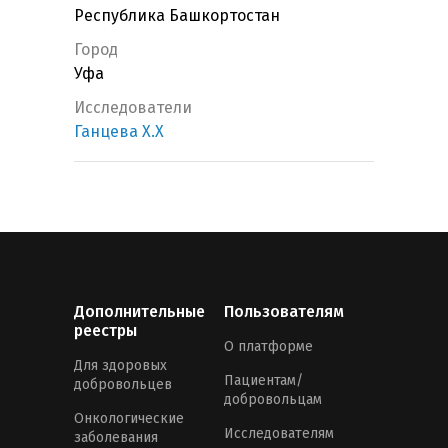
Республика Башкортостан
Город
Уфа
Исследователи
Ганцева Х.Х
Дополнительные
Пользователям
реестры
О платформе
Для здоровых
Пациентам/
добровольцев
добровольцам
Онкологические
Исследователям
заболевания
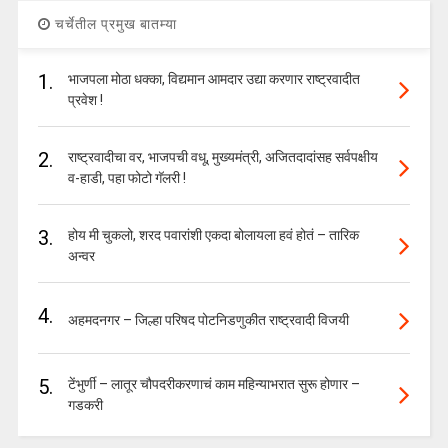
चर्चेतील प्रमुख बातम्या
1.
भाजपला मोठा धक्का, विद्यमान आमदार उद्या करणार राष्ट्रवादीत
प्रवेश !
2.
राष्ट्रवादीचा वर, भाजपची वधू, मुख्यमंत्री, अजितदादांसह सर्वपक्षीय
व-हाडी, पहा फोटो गॅलरी !
3.
होय मी चुकलो, शरद पवारांशी एकदा बोलायला हवं होतं – तारिक
अन्वर
4.
अहमदनगर – जिल्हा परिषद पोटनिडणुकीत राष्ट्रवादी विजयी
5.
टेंभुर्णी – लातूर चौपदरीकरणाचं काम महिन्याभरात सुरू होणार –
गडकरी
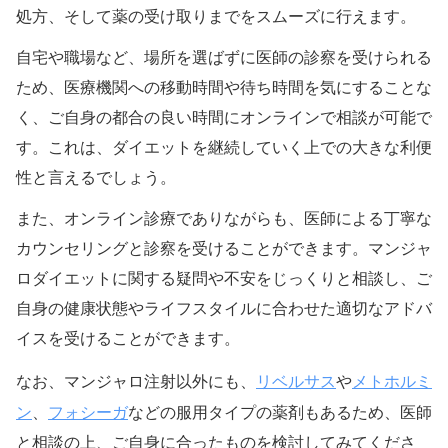
処方、そして薬の受け取りまでをスムーズに行えます。
自宅や職場など、場所を選ばずに医師の診察を受けられる
ため、医療機関への移動時間や待ち時間を気にすることな
く、ご自身の都合の良い時間にオンラインで相談が可能で
す。これは、ダイエットを継続していく上での大きな利便
性と言えるでしょう。
また、オンライン診療でありながらも、医師による丁寧な
カウンセリングと診察を受けることができます。マンジャ
ロダイエットに関する疑問や不安をじっくりと相談し、ご
自身の健康状態やライフスタイルに合わせた適切なアドバ
イスを受けることができます。
リベルサス
メトホルミ
なお、マンジャロ注射以外にも、
や
ン
フォシーガ
、
などの服用タイプの薬剤もあるため、医師
と相談の上、ご自身に合ったものを検討してみてくださ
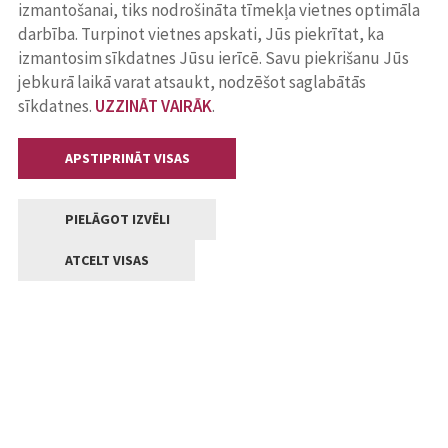
izmantošanai, tiks nodrošināta tīmekļa vietnes optimāla
darbība. Turpinot vietnes apskati, Jūs piekrītat, ka
izmantosim sīkdatnes Jūsu ierīcē. Savu piekrišanu Jūs
jebkurā laikā varat atsaukt, nodzēšot saglabātās
sīkdatnes.
UZZINĀT VAIRĀK
.
APSTIPRINĀT VISAS
PIELĀGOT IZVĒLI
ATCELT VISAS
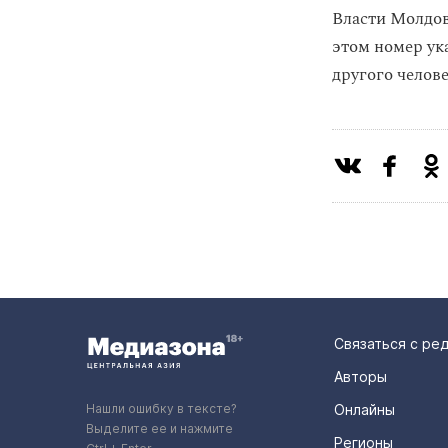
Власти Молдо
этом номер ук
другого челове
Связаться с ре
Авторы
Нашли ошибку в тексте?
Онлайны
Выделите ее и нажмите
Регионы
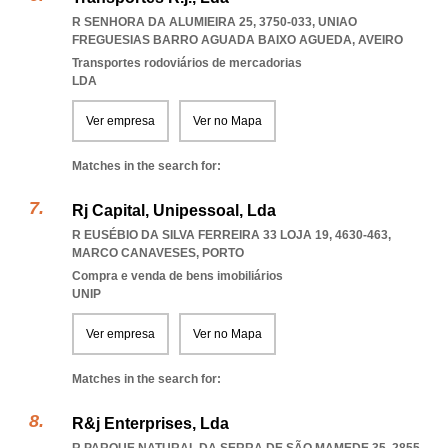
R SENHORA DA ALUMIEIRA 25, 3750-033
,
UNIAO
FREGUESIAS BARRO AGUADA BAIXO AGUEDA
,
AVEIRO
Transportes rodoviários de mercadorias
LDA
Ver empresa
Ver no Mapa
Matches in the search for:
Rj Capital, Unipessoal, Lda
R EUSÉBIO DA SILVA FERREIRA 33 LOJA 19, 4630-463
,
MARCO CANAVESES
,
PORTO
Compra e venda de bens imobiliários
UNIP
Ver empresa
Ver no Mapa
Matches in the search for:
R&j Enterprises, Lda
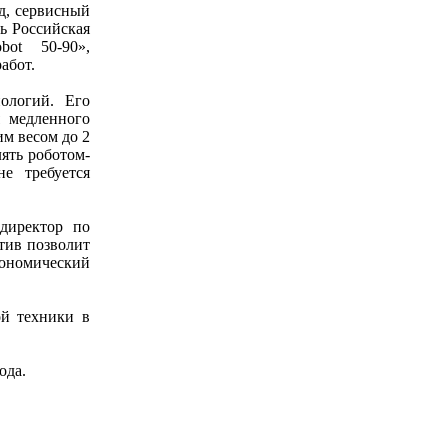
д, сервисный
ь Российская
bot 50-90»,
абот.
ологий. Его
я медленного
м весом до 2
ять роботом-
е требуется
директор по
тив позволит
кономический
ой техники в
ода.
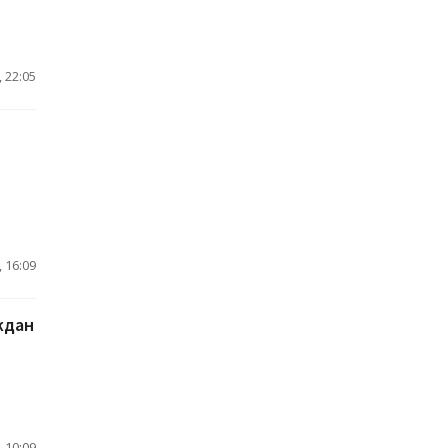
 22:05
 16:09
ждан
 10:09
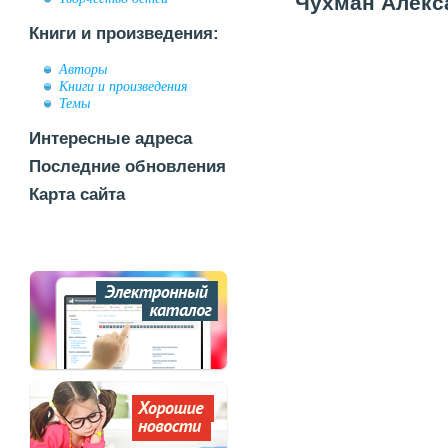
Чухман Алекса
Книги и произведения:
Авторы
Книги и произведения
Темы
Интересные адреса
Последние обновления
Карта сайта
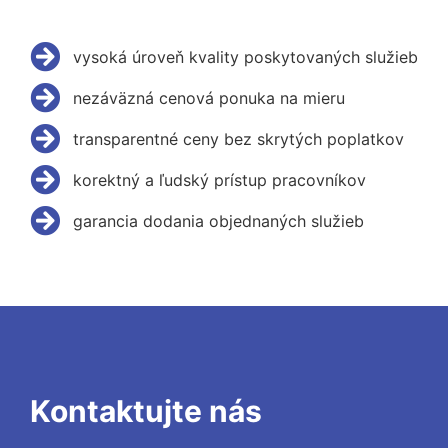
vysoká úroveň kvality poskytovaných služieb
nezáväzná cenová ponuka na mieru
transparentné ceny bez skrytých poplatkov
korektný a ľudský prístup pracovníkov
garancia dodania objednaných služieb
Kontaktujte nás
━━━━━━━━━━━━━━━━
[THE TASK] The reply must contain every entry above, exactly as written, and none of the pictures.

[REPLY]
Республика Башкортостан
Город
Уфа
Исследователи
Ганцева Х.Х
Дополнительные
Пользователям
реестры
О платформе
Для здоровых
Пациентам/
добровольцев
добровольцам
Онкологические
Исследователям
заболевания
चर्चेतील प्रमुख बातम्या
1.
भाजपला मोठा धक्का, विद्यमान आमदार उद्या करणार राष्ट्रवादीत
प्रवेश !
2.
राष्ट्रवादीचा वर, भाजपची वधू, मुख्यमंत्री, अजितदादांसह सर्वपक्षीय
व-हाडी, पहा फोटो गॅलरी !
3.
होय मी चुकलो, शरद पवारांशी एकदा बोलायला हवं होतं – तारिक
अन्वर
4.
अहमदनगर – जिल्हा परिषद पोटनिडणुकीत राष्ट्रवादी विजयी
5.
टेंभुर्णी – लातूर चौपदरीकरणाचं काम महिन्याभरात सुरू होणार –
गडकरी
処方、そして薬の受け取りまでをスムーズに行えます。
自宅や職場など、場所を選ばずに医師の診察を受けられる
ため、医療機関への移動時間や待ち時間を気にすることな
く、ご自身の都合の良い時間にオンラインで相談が可能で
す。これは、ダイエットを継続していく上での大きな利便
性と言えるでしょう。
また、オンライン診療でありながらも、医師による丁寧な
カウンセリングと診察を受けることができます。マンジャ
ロダイエットに関する疑問や不安をじっくりと相談し、ご
自身の健康状態やライフスタイルに合わせた適切なアドバ
イスを受けることができます。
リベルサス
メトホルミ
なお、マンジャロ注射以外にも、
や
ン
フォシーガ
、
などの服用タイプの薬剤もあるため、医師
と相談の上、ご自身に合ったものを検討してみてくださ
izmantošanai, tiks nodrošināta tīmekļa vietnes optimāla
darbība. Turpinot vietnes apskati, Jūs piekrītat, ka
izmantosim sīkdatnes Jūsu ierīcē. Savu piekrišanu Jūs
jebkurā laikā varat atsaukt, nodzēšot saglabātās
sīkdatnes.
UZZINĀT VAIRĀK
.
APSTIPRINĀT VISAS
PIELĀGOT IZVĒLI
ATCELT VISAS
Власти Молдо
этом номер ук
другого челове
Связаться с ре
Авторы
Нашли ошибку в тексте?
Онлайны
Выделите ее и нажмите
Регионы
R SENHORA DA ALUMIEIRA 25, 3750-033
,
UNIAO
FREGUESIAS BARRO AGUADA BAIXO AGUEDA
,
AVEIRO
Transportes rodoviários de mercadorias
LDA
Ver empresa
Ver no Mapa
Matches in the search for:
Rj Capital, Unipessoal, Lda
R EUSÉBIO DA SILVA FERREIRA 33 LOJA 19, 4630-463
,
MARCO CANAVESES
,
PORTO
Compra e venda de bens imobiliários
UNIP
Ver empresa
Ver no Mapa
Matches in the search for:
R&j Enterprises, Lda
д, сервисный
ь Российская
bot 50-90»,
абот.
ологий. Его
я медленного
м весом до 2
ять роботом-
е требуется
директор по
тив позволит
кономический
ой техники в
ода.
 22:05
 16:09
ждан
 10:09
Чухман Алекса
Книги и произведения:
Авторы
Книги и произведения
Темы
Интересные адреса
Последние обновления
Карта сайта
vysoká úroveň kvality poskytovaných služieb
nezáväzná cenová ponuka na mieru
transparentné ceny bez skrytých poplatkov
korektný a ľudský prístup pracovníkov
garancia dodania objednaných služieb
Kontaktujte nás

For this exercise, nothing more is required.